Backbone models for RT-DETR

Where can i find backbone models for RT-DETR? on the documnetation is say model support ResNet, EfficientViT, FAN ..
I can not find them on NGC. I need RESNET, Fansmall, and fficientViT.
Thanks!

The supported backbone can be found in tao_pytorch_backend/nvidia_tao_pytorch/cv/rtdetr/model/backbone at release/6.25.10 · NVIDIA/tao_pytorch_backend · GitHub.

  1. For fan_small, please set backbone: fan_small_12_p4_hybrid. The pretrained model is in https://catalog.ngc.nvidia.com/orgs/nvidia/teams/tao/models/pretrained_fan_classification_imagenet/files?version=fan_hybrid_small.

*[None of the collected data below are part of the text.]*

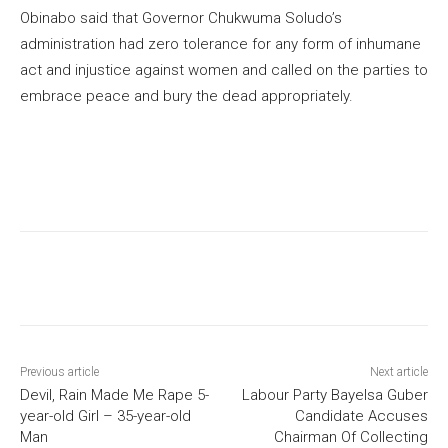
Obinabo said that Governor Chukwuma Soludo’s
administration had zero tolerance for any form of inhumane
act and injustice against women and called on the parties to
embrace peace and bury the dead appropriately.
Previous article
Next article
Devil, Rain Made Me Rape 5-
Labour Party Bayelsa Guber
year-old Girl – 35-year-old
Candidate Accuses
Man
Chairman Of Collecting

  2. For resnet_50, you can use below.
    wget https://download.pytorch.org/models/resnet50-0676ba61.pth
    Similar topic is: Unable to reproduce RT-DETR original results on COCO - #12 by vpraveen

  3. .For EfficientViT, you can also set the backbone name according to tao_pytorch_backend/nvidia_tao_pytorch/cv/rtdetr/model/backbone/efficientvit.py at release/6.25.10 · NVIDIA/tao_pytorch_backend · GitHub.
    TAO doesn’t have pretrained commercial weights for effiicientViT released yet.There are several model candidates that were released as part of the EfficientViT release, which you can pick from CVHub520/efficientvit: EfficientViT is a new family of vision models for efficient high-resolution vision. . We are compatible with the model defined there and hence the weights as well. You may try to use EfficientViT-L2 and double check.
    Similar topic: Unable to train RT-DETR using efficientvit_b1 as backbone - #6 by Morganh.

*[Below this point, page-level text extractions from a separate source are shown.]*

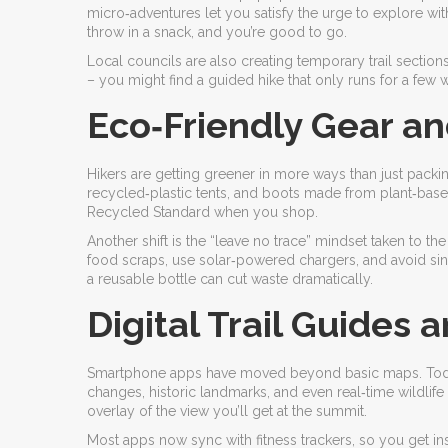
micro‑adventures let you satisfy the urge to explore wit
throw in a snack, and you’re good to go.
Local councils are also creating temporary trail section
– you might find a guided hike that only runs for a few 
Eco‑Friendly Gear an
Hikers are getting greener in more ways than just packi
recycled‑plastic tents, and boots made from plant‑based 
Recycled Standard when you shop.
Another shift is the “leave no trace” mindset taken to t
food scraps, use solar‑powered chargers, and avoid singl
a reusable bottle can cut waste dramatically.
Digital Trail Guides
Smartphone apps have moved beyond basic maps. Today’
changes, historic landmarks, and even real‑time wildlife
overlay of the view you’ll get at the summit.
Most apps now sync with fitness trackers, so you get inst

  4. More other backbones can be found in ngc.
    For example,
    pretrained models of ConvNextV2 are in Pretrained ConvNeXtV2 | NVIDIA NGC ,
    pretrained models of C-RADIOv2 are in GPU-optimized AI, Machine Learning, & HPC Software | NVIDIA NGC | NVIDIA NGC

Not sure how to train a C-RADIOv2 backbone model because it’s not in the registry.

There’s no valid way to specify it in the specs.yaml because of this.

The C-RADIOv2 is set in frozen_fm .

When you run rtdetr train, the model.backbone is used for sure. If you enable frozen_fm, then the training becomes a RT‑DETR student network + frozen foundation model(C‑RADIOv2) . It is a training with a frozen teacher.
More info can be found in RT-DETR — Tao Toolkit.
You can set radio_v2-l or others based on tao_pytorch_backend/nvidia_tao_pytorch/cv/rtdetr/model/backbone/radio.py at release/6.25.11 · NVIDIA/tao_pytorch_backend · GitHub.

When you run rtdetr distill, model.backbone is also needed. By default, you can set the teacher model with distill configs. Or you can set frozen_fm.